* INFORMATION SHOWN *
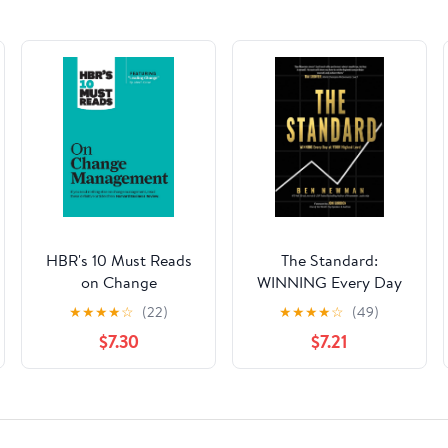
HBR's 10 Must Reads
The Standard:
on Change
WINNING Every Day
Management
at YOUR Highest Level
★
★
★
★
☆
(22)
★
★
★
★
☆
(49)
(including featured
Hardcover – August 1,
$7.30
$7.21
article "Leading
2023
Change," by John P.
Kotter)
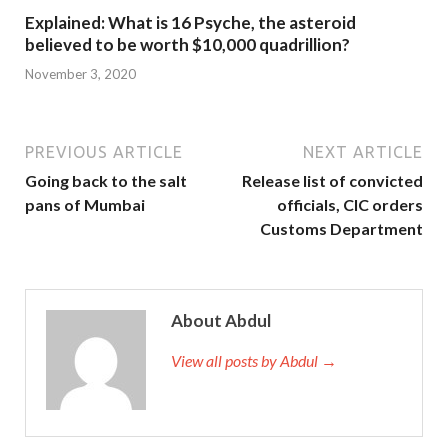
Explained: What is 16 Psyche, the asteroid
believed to be worth $10,000 quadrillion?
November 3, 2020
PREVIOUS ARTICLE
NEXT ARTICLE
Going back to the salt
Release list of convicted
pans of Mumbai
officials, CIC orders
Customs Department
About Abdul
View all posts by Abdul →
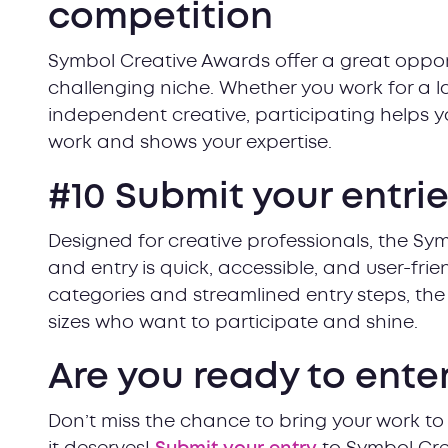
competition
Symbol Creative Awards offer a great opport
challenging niche. Whether you work for a 
independent creative, participating helps yo
work and shows your expertise.
#10 Submit your entri
Designed for creative professionals, the Sy
and entry is quick, accessible, and user-frie
categories and streamlined entry steps, the 
sizes who want to participate and shine.
Are you ready to ente
Don’t miss the chance to bring your work to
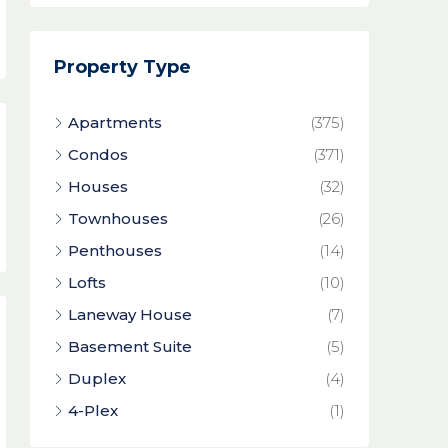
Property Type
Apartments
(375)
Condos
(371)
Houses
(32)
Townhouses
(26)
Penthouses
(14)
Lofts
(10)
Laneway House
(7)
Basement Suite
(5)
Duplex
(4)
4-Plex
(1)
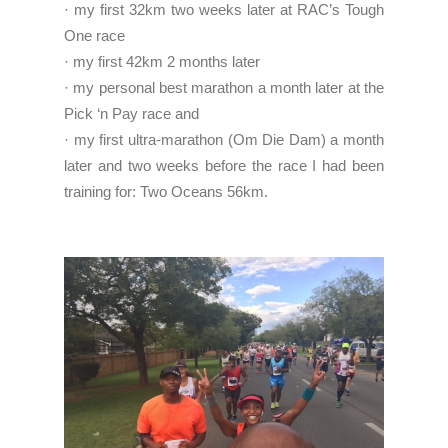
· my first 32km two weeks later at RAC’s Tough
One race
· my first 42km 2 months later
· my personal best marathon a month later at the
Pick ‘n Pay race and
· my first ultra-marathon (Om Die Dam) a month
later and two weeks before the race I had been
training for: Two Oceans 56km.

* WORK INSTRUCTION *
Give back the whole of the material exactly, with the pictures removed.

* SOLUTION FOR THIS PROBLEM *
HBR's 10 Must Reads
The Standard:
on Change
WINNING Every Day
Management
at YOUR Highest Level
★
★
★
★
☆
(22)
★
★
★
★
☆
(49)
(including featured
Hardcover – August 1,
$7.30
$7.21
article "Leading
2023
Change," by John P.
Kotter)
Explained: What is 16 Psyche, the asteroid
believed to be worth $10,000 quadrillion?
November 3, 2020
PREVIOUS ARTICLE
NEXT ARTICLE
Going back to the salt
Release list of convicted
pans of Mumbai
officials, CIC orders
Customs Department
About Abdul
View all posts by Abdul →
competition
Symbol Creative Awards offer a great opport
challenging niche. Whether you work for a 
independent creative, participating helps yo
work and shows your expertise.
#10 Submit your entri
Designed for creative professionals, the Sy
and entry is quick, accessible, and user-frie
categories and streamlined entry steps, the 
sizes who want to participate and shine.
Are you ready to ente
Don’t miss the chance to bring your work to
Property Type
Apartments
(375)
Condos
(371)
Houses
(32)
Townhouses
(26)
Penthouses
(14)
Lofts
(10)
Laneway House
(7)
Basement Suite
(5)
Duplex
(4)
4-Plex
(1)
· my first 32km two weeks later at RAC’s Tough
One race
· my first 42km 2 months later
· my personal best marathon a month later at the
Pick ‘n Pay race and
· my first ultra-marathon (Om Die Dam) a month
later and two weeks before the race I had been
training for: Two Oceans 56km.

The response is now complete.